We are of the opinion also that no attorney can be appointed until appearance day which is fixed by Rule 114 (and is required to he set forth in the citation) "at or before 10 o'clock a.m. of the first Monday after the expiration of 42 days from the date of issuance thereof, specifying the day of the week, the day of the month, and the time of day the defendant is required to answer."
The sheriff should make his return promptly after the last publication but the court should make certain that the citation has been published once each week for four (4) consecutive weeks "the first publication to be at least twenty-eight (28) days before the return day of the citation" before appointing an attorney to represent the defendant who has not otherwise made an appearance on the days he is required to appear.
6 Tex. B.J. 20 (1943) reprinted in 8 Tex. B.J. 31 (1945).
(No. 118) Question: Rule 107 provides that no default judgment shall be granted in any cause until the citation with the officer’s return thereon shall have been on file with the clerk of the court ten days before the default judgment is taken. Does such rule apply where citation has been obtained through publication?

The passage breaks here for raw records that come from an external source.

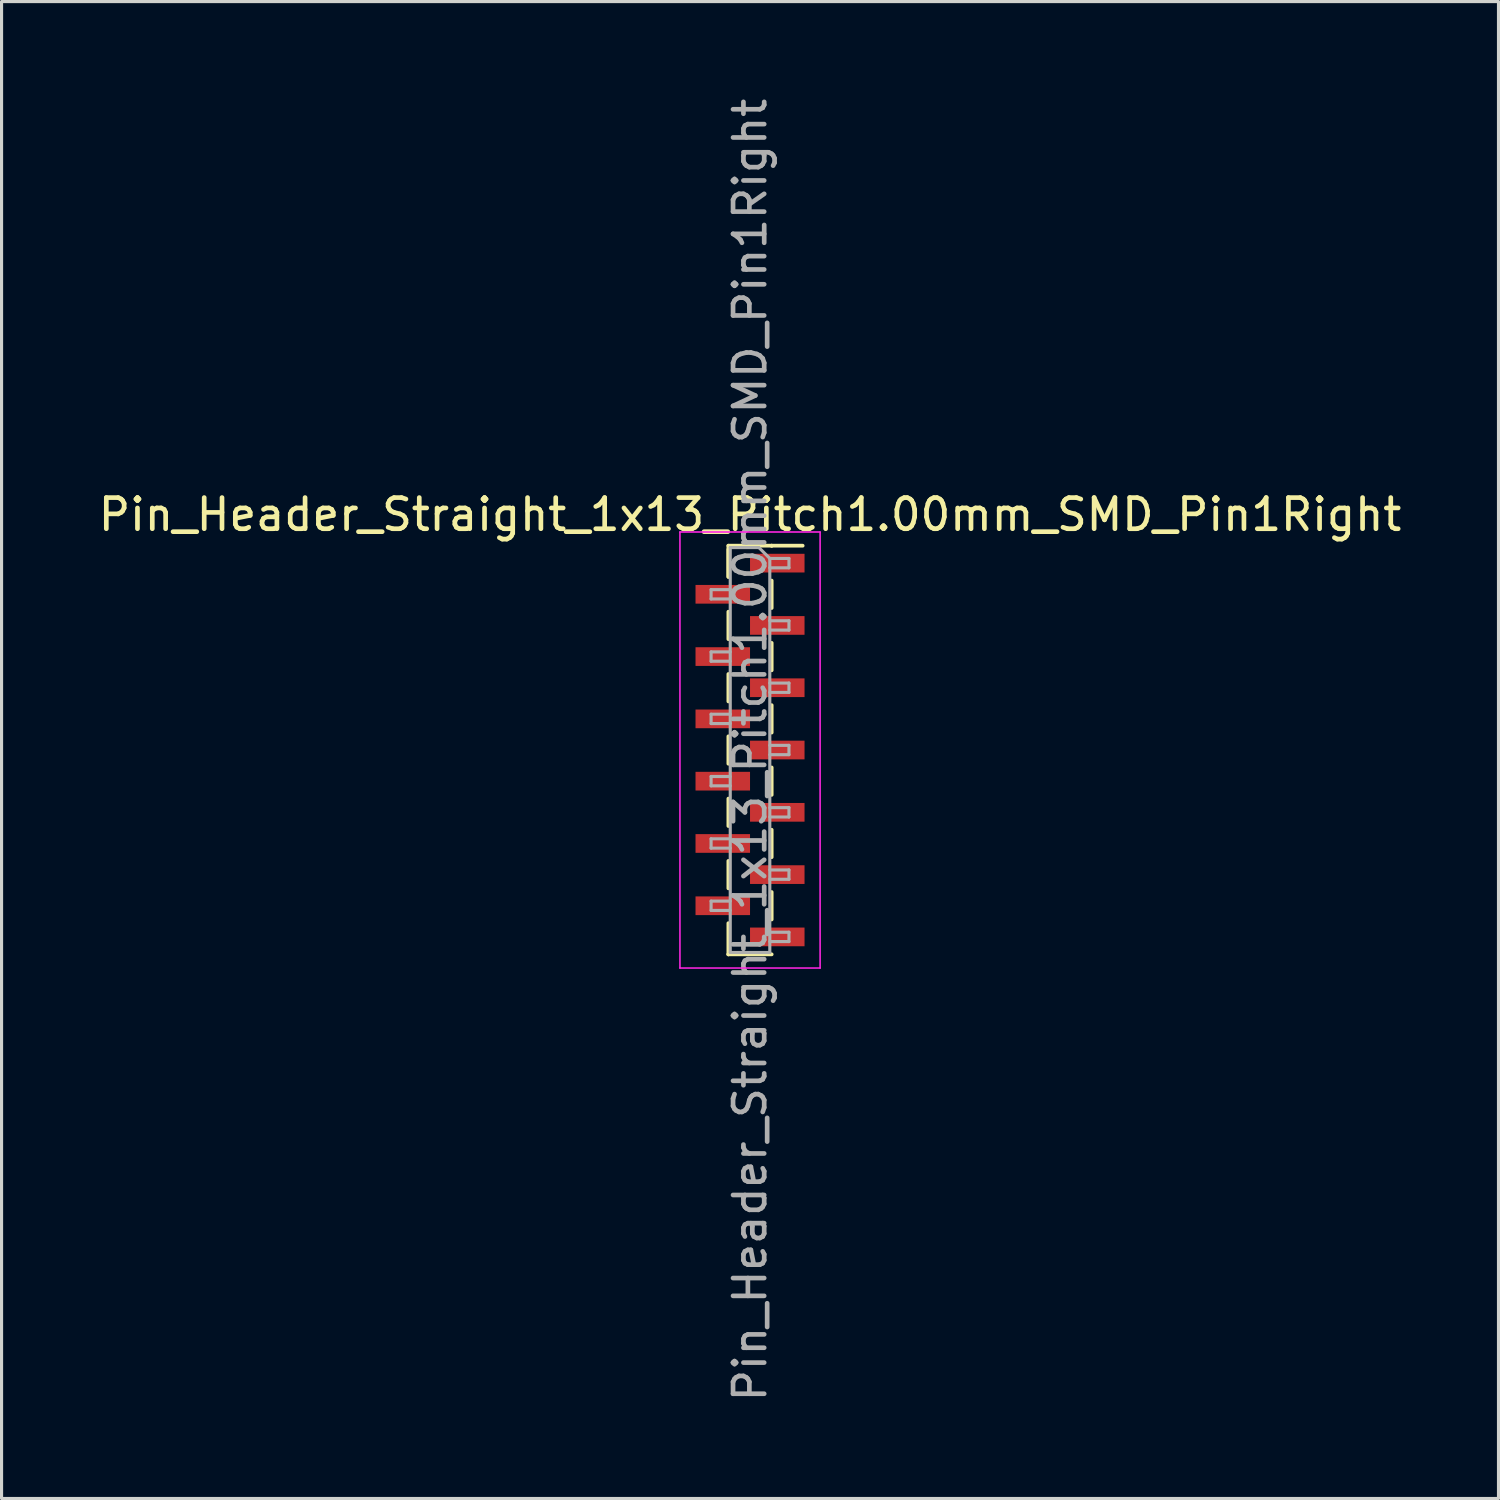
<source format=kicad_pcb>
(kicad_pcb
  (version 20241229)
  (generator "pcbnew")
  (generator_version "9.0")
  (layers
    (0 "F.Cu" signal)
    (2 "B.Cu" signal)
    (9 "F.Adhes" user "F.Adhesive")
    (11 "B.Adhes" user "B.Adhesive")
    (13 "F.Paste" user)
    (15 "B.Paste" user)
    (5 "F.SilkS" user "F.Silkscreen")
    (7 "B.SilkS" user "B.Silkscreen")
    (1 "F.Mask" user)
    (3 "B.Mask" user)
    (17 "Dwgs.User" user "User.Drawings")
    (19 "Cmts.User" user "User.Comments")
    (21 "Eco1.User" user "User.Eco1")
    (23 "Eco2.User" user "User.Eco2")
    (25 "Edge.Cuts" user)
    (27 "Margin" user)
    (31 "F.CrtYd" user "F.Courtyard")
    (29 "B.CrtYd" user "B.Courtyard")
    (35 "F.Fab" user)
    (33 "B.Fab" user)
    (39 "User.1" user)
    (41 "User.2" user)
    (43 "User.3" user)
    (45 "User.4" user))
  (footprint "Pin_Header_Straight_1x13_Pitch1.00mm_SMD_Pin1Right"
    (layer "F.Cu")
    (at 21.03 21.03)
    (property "Reference" "Pin_Header_Straight_1x13_Pitch1.00mm_SMD_Pin1Right" (at 0 -7.56 0) (layer "F.SilkS") (effects (font (size 1 1) (thickness 0.15))))
    (attr smd)
    (fp_line (start -0.695 -6.56) (end -0.695 -5.56) (stroke (width 0.12) (type solid)) (layer "F.SilkS"))
    (fp_line (start -0.695 -6.56) (end 0.695 -6.56) (stroke (width 0.12) (type solid)) (layer "F.SilkS"))
    (fp_line (start -0.695 -6.44) (end -0.695 -5.56) (stroke (width 0.12) (type solid)) (layer "F.SilkS"))
    (fp_line (start -0.695 -4.44) (end -0.695 -3.56) (stroke (width 0.12) (type solid)) (layer "F.SilkS"))
    (fp_line (start -0.695 -2.44) (end -0.695 -1.56) (stroke (width 0.12) (type solid)) (layer "F.SilkS"))
    (fp_line (start -0.695 -0.44) (end -0.695 0.44) (stroke (width 0.12) (type solid)) (layer "F.SilkS"))
    (fp_line (start -0.695 1.56) (end -0.695 2.44) (stroke (width 0.12) (type solid)) (layer "F.SilkS"))
    (fp_line (start -0.695 3.56) (end -0.695 4.44) (stroke (width 0.12) (type solid)) (layer "F.SilkS"))
    (fp_line (start -0.695 5.56) (end -0.695 6.56) (stroke (width 0.12) (type solid)) (layer "F.SilkS"))
    (fp_line (start -0.695 6.56) (end -0.695 6.56) (stroke (width 0.12) (type solid)) (layer "F.SilkS"))
    (fp_line (start -0.695 6.56) (end 0.695 6.56) (stroke (width 0.12) (type solid)) (layer "F.SilkS"))
    (fp_line (start 0.695 -6.56) (end 0.695 -6.56) (stroke (width 0.12) (type solid)) (layer "F.SilkS"))
    (fp_line (start 0.695 -6.56) (end 1.69 -6.56) (stroke (width 0.12) (type solid)) (layer "F.SilkS"))
    (fp_line (start 0.695 -5.44) (end 0.695 -4.56) (stroke (width 0.12) (type solid)) (layer "F.SilkS"))
    (fp_line (start 0.695 -3.44) (end 0.695 -2.56) (stroke (width 0.12) (type solid)) (layer "F.SilkS"))
    (fp_line (start 0.695 -1.44) (end 0.695 -0.56) (stroke (width 0.12) (type solid)) (layer "F.SilkS"))
    (fp_line (start 0.695 0.56) (end 0.695 1.44) (stroke (width 0.12) (type solid)) (layer "F.SilkS"))
    (fp_line (start 0.695 2.56) (end 0.695 3.44) (stroke (width 0.12) (type solid)) (layer "F.SilkS"))
    (fp_line (start 0.695 4.56) (end 0.695 5.44) (stroke (width 0.12) (type solid)) (layer "F.SilkS"))
    (fp_line (start -2.25 -7) (end -2.25 7) (stroke (width 0.05) (type solid)) (layer "F.CrtYd"))
    (fp_line (start -2.25 7) (end 2.25 7) (stroke (width 0.05) (type solid)) (layer "F.CrtYd"))
    (fp_line (start 2.25 -7) (end -2.25 -7) (stroke (width 0.05) (type solid)) (layer "F.CrtYd"))
    (fp_line (start 2.25 7) (end 2.25 -7) (stroke (width 0.05) (type solid)) (layer "F.CrtYd"))
    (fp_line (start -1.25 -5.15) (end -1.25 -4.85) (stroke (width 0.1) (type solid)) (layer "F.Fab"))
    (fp_line (start -1.25 -4.85) (end -0.635 -4.85) (stroke (width 0.1) (type solid)) (layer "F.Fab"))
    (fp_line (start -1.25 -3.15) (end -1.25 -2.85) (stroke (width 0.1) (type solid)) (layer "F.Fab"))
    (fp_line (start -1.25 -2.85) (end -0.635 -2.85) (stroke (width 0.1) (type solid)) (layer "F.Fab"))
    (fp_line (start -1.25 -1.15) (end -1.25 -0.85) (stroke (width 0.1) (type solid)) (layer "F.Fab"))
    (fp_line (start -1.25 -0.85) (end -0.635 -0.85) (stroke (width 0.1) (type solid)) (layer "F.Fab"))
    (fp_line (start -1.25 0.85) (end -1.25 1.15) (stroke (width 0.1) (type solid)) (layer "F.Fab"))
    (fp_line (start -1.25 1.15) (end -0.635 1.15) (stroke (width 0.1) (type solid)) (layer "F.Fab"))
    (fp_line (start -1.25 2.85) (end -1.25 3.15) (stroke (width 0.1) (type solid)) (layer "F.Fab"))
    (fp_line (start -1.25 3.15) (end -0.635 3.15) (stroke (width 0.1) (type solid)) (layer "F.Fab"))
    (fp_line (start -1.25 4.85) (end -1.25 5.15) (stroke (width 0.1) (type solid)) (layer "F.Fab"))
    (fp_line (start -1.25 5.15) (end -0.635 5.15) (stroke (width 0.1) (type solid)) (layer "F.Fab"))
    (fp_line (start -0.635 -6.5) (end -0.635 6.5) (stroke (width 0.1) (type solid)) (layer "F.Fab"))
    (fp_line (start -0.635 -6.5) (end 0.285 -6.5) (stroke (width 0.1) (type solid)) (layer "F.Fab"))
    (fp_line (start -0.635 -5.15) (end -1.25 -5.15) (stroke (width 0.1) (type solid)) (layer "F.Fab"))
    (fp_line (start -0.635 -3.15) (end -1.25 -3.15) (stroke (width 0.1) (type solid)) (layer "F.Fab"))
    (fp_line (start -0.635 -1.15) (end -1.25 -1.15) (stroke (width 0.1) (type solid)) (layer "F.Fab"))
    (fp_line (start -0.635 0.85) (end -1.25 0.85) (stroke (width 0.1) (type solid)) (layer "F.Fab"))
    (fp_line (start -0.635 2.85) (end -1.25 2.85) (stroke (width 0.1) (type solid)) (layer "F.Fab"))
    (fp_line (start -0.635 4.85) (end -1.25 4.85) (stroke (width 0.1) (type solid)) (layer "F.Fab"))
    (fp_line (start 0.635 -6.15) (end 0.285 -6.5) (stroke (width 0.1) (type solid)) (layer "F.Fab"))
    (fp_line (start 0.635 -6.15) (end 1.25 -6.15) (stroke (width 0.1) (type solid)) (layer "F.Fab"))
    (fp_line (start 0.635 -4.15) (end 1.25 -4.15) (stroke (width 0.1) (type solid)) (layer "F.Fab"))
    (fp_line (start 0.635 -2.15) (end 1.25 -2.15) (stroke (width 0.1) (type solid)) (layer "F.Fab"))
    (fp_line (start 0.635 -0.15) (end 1.25 -0.15) (stroke (width 0.1) (type solid)) (layer "F.Fab"))
    (fp_line (start 0.635 1.85) (end 1.25 1.85) (stroke (width 0.1) (type solid)) (layer "F.Fab"))
    (fp_line (start 0.635 3.85) (end 1.25 3.85) (stroke (width 0.1) (type solid)) (layer "F.Fab"))
    (fp_line (start 0.635 5.85) (end 1.25 5.85) (stroke (width 0.1) (type solid)) (layer "F.Fab"))
    (fp_line (start 0.635 6.5) (end -0.635 6.5) (stroke (width 0.1) (type solid)) (layer "F.Fab"))
    (fp_line (start 0.635 6.5) (end 0.635 -6.15) (stroke (width 0.1) (type solid)) (layer "F.Fab"))
    (fp_line (start 1.25 -6.15) (end 1.25 -5.85) (stroke (width 0.1) (type solid)) (layer "F.Fab"))
    (fp_line (start 1.25 -5.85) (end 0.635 -5.85) (stroke (width 0.1) (type solid)) (layer "F.Fab"))
    (fp_line (start 1.25 -4.15) (end 1.25 -3.85) (stroke (width 0.1) (type solid)) (layer "F.Fab"))
    (fp_line (start 1.25 -3.85) (end 0.635 -3.85) (stroke (width 0.1) (type solid)) (layer "F.Fab"))
    (fp_line (start 1.25 -2.15) (end 1.25 -1.85) (stroke (width 0.1) (type solid)) (layer "F.Fab"))
    (fp_line (start 1.25 -1.85) (end 0.635 -1.85) (stroke (width 0.1) (type solid)) (layer "F.Fab"))
    (fp_line (start 1.25 -0.15) (end 1.25 0.15) (stroke (width 0.1) (type solid)) (layer "F.Fab"))
    (fp_line (start 1.25 0.15) (end 0.635 0.15) (stroke (width 0.1) (type solid)) (layer "F.Fab"))
    (fp_line (start 1.25 1.85) (end 1.25 2.15) (stroke (width 0.1) (type solid)) (layer "F.Fab"))
    (fp_line (start 1.25 2.15) (end 0.635 2.15) (stroke (width 0.1) (type solid)) (layer "F.Fab"))
    (fp_line (start 1.25 3.85) (end 1.25 4.15) (stroke (width 0.1) (type solid)) (layer "F.Fab"))
    (fp_line (start 1.25 4.15) (end 0.635 4.15) (stroke (width 0.1) (type solid)) (layer "F.Fab"))
    (fp_line (start 1.25 5.85) (end 1.25 6.15) (stroke (width 0.1) (type solid)) (layer "F.Fab"))
    (fp_line (start 1.25 6.15) (end 0.635 6.15) (stroke (width 0.1) (type solid)) (layer "F.Fab"))
    (fp_text user "${REFERENCE}" (at 0 0 90) (layer "F.Fab") (effects (font (size 1 1) (thickness 0.15))))
    (pad "1" smd rect (at 0.875 -6) (size 1.75 0.6) (layers "F.Cu" "F.Mask" "F.Paste"))
    (pad "2" smd rect (at -0.875 -5) (size 1.75 0.6) (layers "F.Cu" "F.Mask" "F.Paste"))
    (pad "3" smd rect (at 0.875 -4) (size 1.75 0.6) (layers "F.Cu" "F.Mask" "F.Paste"))
    (pad "4" smd rect (at -0.875 -3) (size 1.75 0.6) (layers "F.Cu" "F.Mask" "F.Paste"))
    (pad "5" smd rect (at 0.875 -2) (size 1.75 0.6) (layers "F.Cu" "F.Mask" "F.Paste"))
    (pad "6" smd rect (at -0.875 -1) (size 1.75 0.6) (layers "F.Cu" "F.Mask" "F.Paste"))
    (pad "7" smd rect (at 0.875 0) (size 1.75 0.6) (layers "F.Cu" "F.Mask" "F.Paste"))
    (pad "8" smd rect (at -0.875 1) (size 1.75 0.6) (layers "F.Cu" "F.Mask" "F.Paste"))
    (pad "9" smd rect (at 0.875 2) (size 1.75 0.6) (layers "F.Cu" "F.Mask" "F.Paste"))
    (pad "10" smd rect (at -0.875 3) (size 1.75 0.6) (layers "F.Cu" "F.Mask" "F.Paste"))
    (pad "11" smd rect (at 0.875 4) (size 1.75 0.6) (layers "F.Cu" "F.Mask" "F.Paste"))
    (pad "12" smd rect (at -0.875 5) (size 1.75 0.6) (layers "F.Cu" "F.Mask" "F.Paste"))
    (pad "13" smd rect (at 0.875 6) (size 1.75 0.6) (layers "F.Cu" "F.Mask" "F.Paste")))
  (gr_rect
    (start -3 -3)
    (end 45.06 45.06)
    (stroke (width 0.1) (type default))
    (fill no)
    (layer "Edge.Cuts")))
</source>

Answer: We are of the opinion that Rule 107 by its wording, history and purpose, and by reason of Rule 244, does not apply to citation by publication in the respect mentioned. Where citation is had by publication, there is no default judgment but the appointment of an attorney and a trial. Consequently, the prescription of ten days filing before default judgment, which is made by Rule 107, has no application to situations of citation by publication. Such prescription was made to meet an abuse that had to some extent grown up in connection with default judgments. Sometimes attorneys who sought such character of judgments caused filing of the returns to be withheld until the time of at which they asked for the judgments and thus deprived defendants or their attorneys of fair opportunity to appraise the sufficiency of the service. This difficulty, however, does not present itself in cases where default judgments are not taken.
7 Tex. B.J. 45 (1944) reprinted in 8 Tex. B.J. 43 (1945).